Passage:
----------

What is a Heuristic?

As mentioned previously, a heuristic is a discrete set of rules specifying how to name different imaging files in a directory, based on properties in the image header. For fw-heudiconv, this set of rules is best specified in a python file. Here's an example:

#!/usr/bin/env python
"""Heuristic for mapping Brain RF1 scans into BIDS"""
import os


def create_key(template, outtype=('nii.gz',), annotation_classes=None):
    if template is None or not template:
        raise ValueError('Template must be a valid format string')
    return template, outtype, annotation_classes


# Baseline session
t1w = create_key(
    'sub-{subject}/{session}/anat/sub-{subject}_{session}_T1w')
t2w = create_key(
    'sub-{subject}/{session}/anat/sub-{subject}_{session}_T2w')

# ASL Scans
mean_perf = create_key(
    'sub-{subject}/{session}/asl/sub-{subject}_{session}_CBF')

----------

(Data excerpts)

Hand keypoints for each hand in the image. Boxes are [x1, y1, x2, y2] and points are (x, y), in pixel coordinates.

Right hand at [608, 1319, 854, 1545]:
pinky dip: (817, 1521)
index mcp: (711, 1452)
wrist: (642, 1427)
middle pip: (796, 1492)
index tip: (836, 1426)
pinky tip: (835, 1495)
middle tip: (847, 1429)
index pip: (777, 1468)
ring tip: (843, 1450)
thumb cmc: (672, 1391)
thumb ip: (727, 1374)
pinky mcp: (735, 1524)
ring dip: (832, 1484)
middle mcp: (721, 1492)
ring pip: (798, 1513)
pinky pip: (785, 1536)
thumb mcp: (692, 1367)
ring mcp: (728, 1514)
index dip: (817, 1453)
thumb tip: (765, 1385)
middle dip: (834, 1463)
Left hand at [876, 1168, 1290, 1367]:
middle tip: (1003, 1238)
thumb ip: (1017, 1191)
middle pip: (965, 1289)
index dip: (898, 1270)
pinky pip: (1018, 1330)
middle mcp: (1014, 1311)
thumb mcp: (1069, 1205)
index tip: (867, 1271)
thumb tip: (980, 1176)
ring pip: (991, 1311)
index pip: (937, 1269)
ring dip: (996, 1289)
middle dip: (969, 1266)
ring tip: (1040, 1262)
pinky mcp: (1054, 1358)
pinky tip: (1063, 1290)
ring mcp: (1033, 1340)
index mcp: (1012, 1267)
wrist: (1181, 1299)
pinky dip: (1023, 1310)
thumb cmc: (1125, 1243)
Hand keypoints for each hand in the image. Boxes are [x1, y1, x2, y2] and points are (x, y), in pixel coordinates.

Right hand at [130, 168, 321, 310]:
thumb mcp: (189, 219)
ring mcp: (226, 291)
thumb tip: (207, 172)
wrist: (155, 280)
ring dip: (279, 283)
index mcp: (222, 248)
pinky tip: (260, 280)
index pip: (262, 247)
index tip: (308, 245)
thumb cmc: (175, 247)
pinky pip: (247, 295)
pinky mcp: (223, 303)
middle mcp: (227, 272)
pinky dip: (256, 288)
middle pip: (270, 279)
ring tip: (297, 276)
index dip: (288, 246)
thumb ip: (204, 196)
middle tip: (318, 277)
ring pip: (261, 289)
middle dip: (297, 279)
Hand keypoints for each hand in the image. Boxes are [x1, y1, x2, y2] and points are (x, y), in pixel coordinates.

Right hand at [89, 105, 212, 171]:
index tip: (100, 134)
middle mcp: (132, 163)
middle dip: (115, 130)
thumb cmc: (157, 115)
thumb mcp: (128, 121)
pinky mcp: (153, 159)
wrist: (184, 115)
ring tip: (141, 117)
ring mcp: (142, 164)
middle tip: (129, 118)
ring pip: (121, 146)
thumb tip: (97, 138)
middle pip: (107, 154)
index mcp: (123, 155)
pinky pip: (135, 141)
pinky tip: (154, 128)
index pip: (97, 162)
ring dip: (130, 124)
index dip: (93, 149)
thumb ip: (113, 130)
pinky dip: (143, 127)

----------

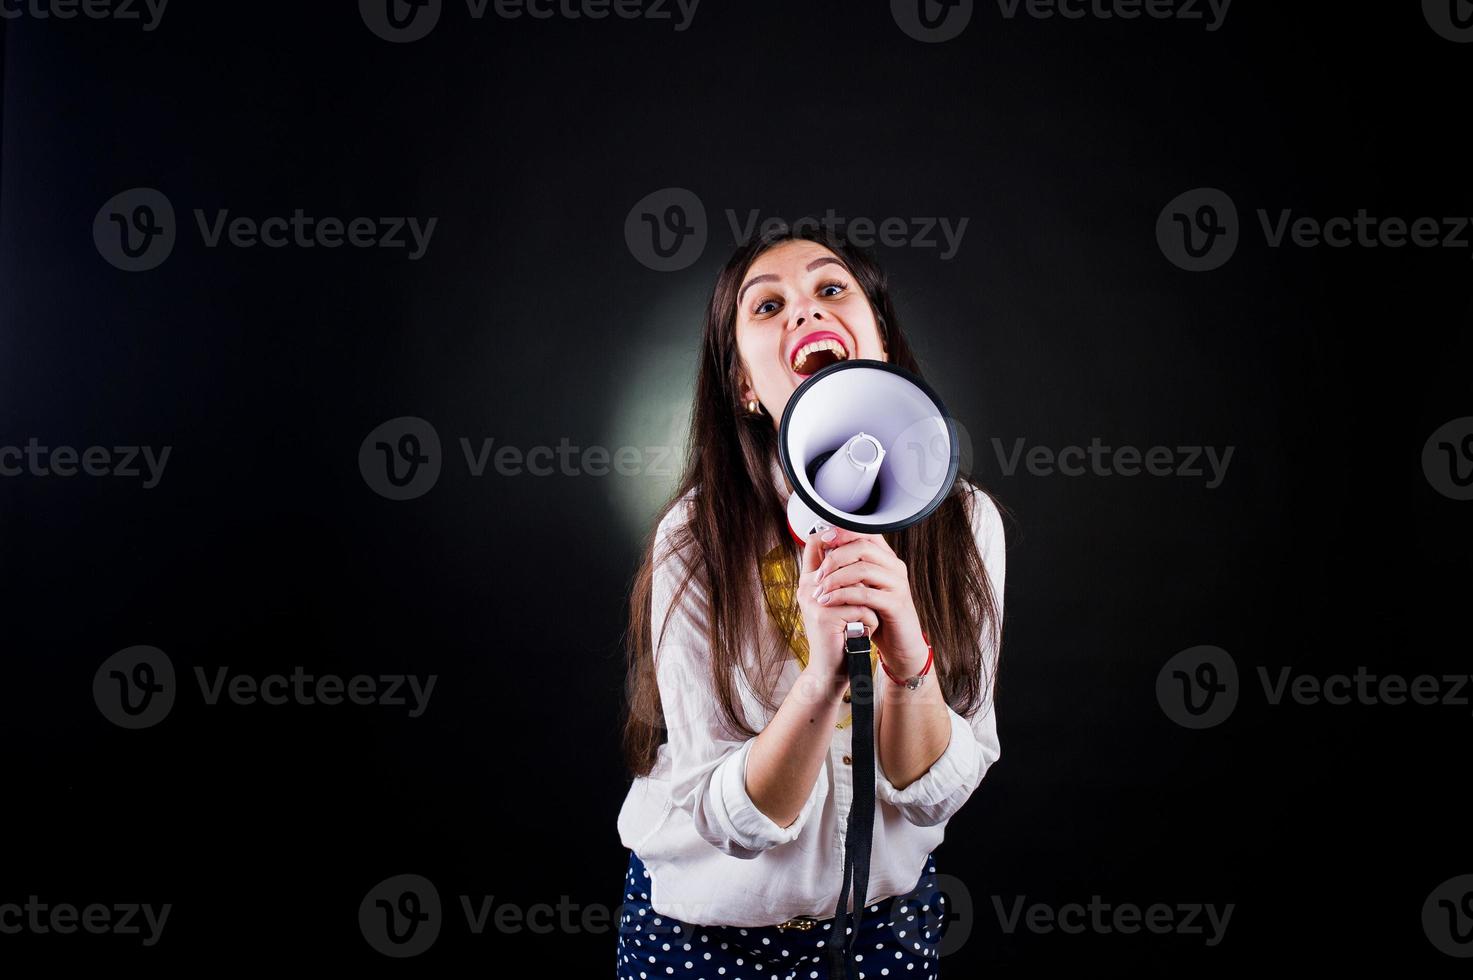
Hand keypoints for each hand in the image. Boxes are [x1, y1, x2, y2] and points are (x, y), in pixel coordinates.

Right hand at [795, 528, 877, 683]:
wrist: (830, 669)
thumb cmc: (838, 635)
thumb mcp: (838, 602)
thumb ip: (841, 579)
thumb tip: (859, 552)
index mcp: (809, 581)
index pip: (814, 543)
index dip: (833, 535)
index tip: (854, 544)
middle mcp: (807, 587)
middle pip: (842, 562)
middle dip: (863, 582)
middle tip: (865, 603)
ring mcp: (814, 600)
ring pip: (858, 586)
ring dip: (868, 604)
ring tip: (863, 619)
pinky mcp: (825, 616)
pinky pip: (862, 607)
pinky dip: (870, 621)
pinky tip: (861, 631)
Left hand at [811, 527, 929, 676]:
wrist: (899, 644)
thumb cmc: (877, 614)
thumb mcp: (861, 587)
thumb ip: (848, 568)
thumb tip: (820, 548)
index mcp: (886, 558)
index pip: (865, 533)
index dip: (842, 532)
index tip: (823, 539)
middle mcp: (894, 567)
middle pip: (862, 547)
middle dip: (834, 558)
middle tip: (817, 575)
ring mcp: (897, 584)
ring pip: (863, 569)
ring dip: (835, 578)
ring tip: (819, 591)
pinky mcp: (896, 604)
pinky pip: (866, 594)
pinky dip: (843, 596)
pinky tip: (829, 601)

----------

Work order 1:
Repeat the passage on heuristics between "As mentioned previously, a" and "valid format string')", inclusive.
Work order 2:
According to the passage on heuristics, what kind of file is best for specifying the set of rules for fw-heudiconv?
None of the rows is needed here.

Expected output 1:
As mentioned previously, a heuristic is a discrete set of rules specifying how to name different imaging files in a directory, based on properties in the image header. For fw-heudiconv, this set of rules is best specified in a python file. Here's an example:

#!/usr/bin/env python
"""Heuristic for mapping Brain RF1 scans into BIDS"""
import os


def create_key(template, outtype=('nii.gz',), annotation_classes=None):
    if template is None or not template:
        raise ValueError('Template must be a valid format string')

Expected output 2:
A python file.